**Directions for this task**
Nothing but an exact reproduction of the records, pictures excluded, should be returned.
——
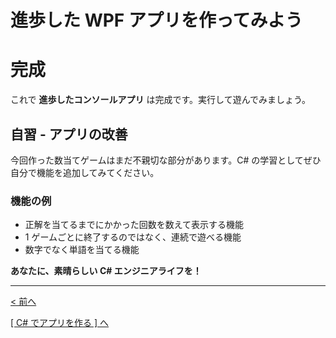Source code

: # 進歩した WPF アプリを作ってみよう

# 完成

これで **進歩したコンソールアプリ** は完成です。実行して遊んでみましょう。  

## 自習 - アプリの改善

今回作った数当てゲームはまだ不親切な部分があります。C# の学習としてぜひ自分で機能を追加してみてください。  

### 機能の例

- 正解を当てるまでにかかった回数を数えて表示する機能
- 1 ゲームごとに終了するのではなく、連続で遊べる機能
- 数字でなく単語を当てる機能

**あなたに、素晴らしい C# エンジニアライフを！**

<hr />

[< 前へ](./textbook_advanced07.md)

[[ C# でアプリを作る ] へ](../../textbook/practice.md)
——
**Answer to the problem**
Source code

: # 進歩した WPF アプリを作ってみよう

# 完成

これで **進歩したコンソールアプリ** は完成です。実行して遊んでみましょう。  

## 自習 - アプリの改善

今回作った数当てゲームはまだ不親切な部分があります。C# の学習としてぜひ自分で機能を追加してみてください。  

### 機能の例

- 正解を当てるまでにかかった回数を数えて表示する機能
- 1 ゲームごとに終了するのではなく、連続で遊べる機能
- 数字でなく単語を当てる機能

**あなたに、素晴らしい C# エンジニアライフを！**

<hr />

[< 前へ](./textbook_advanced07.md)

[[ C# でアプリを作る ] へ](../../textbook/practice.md)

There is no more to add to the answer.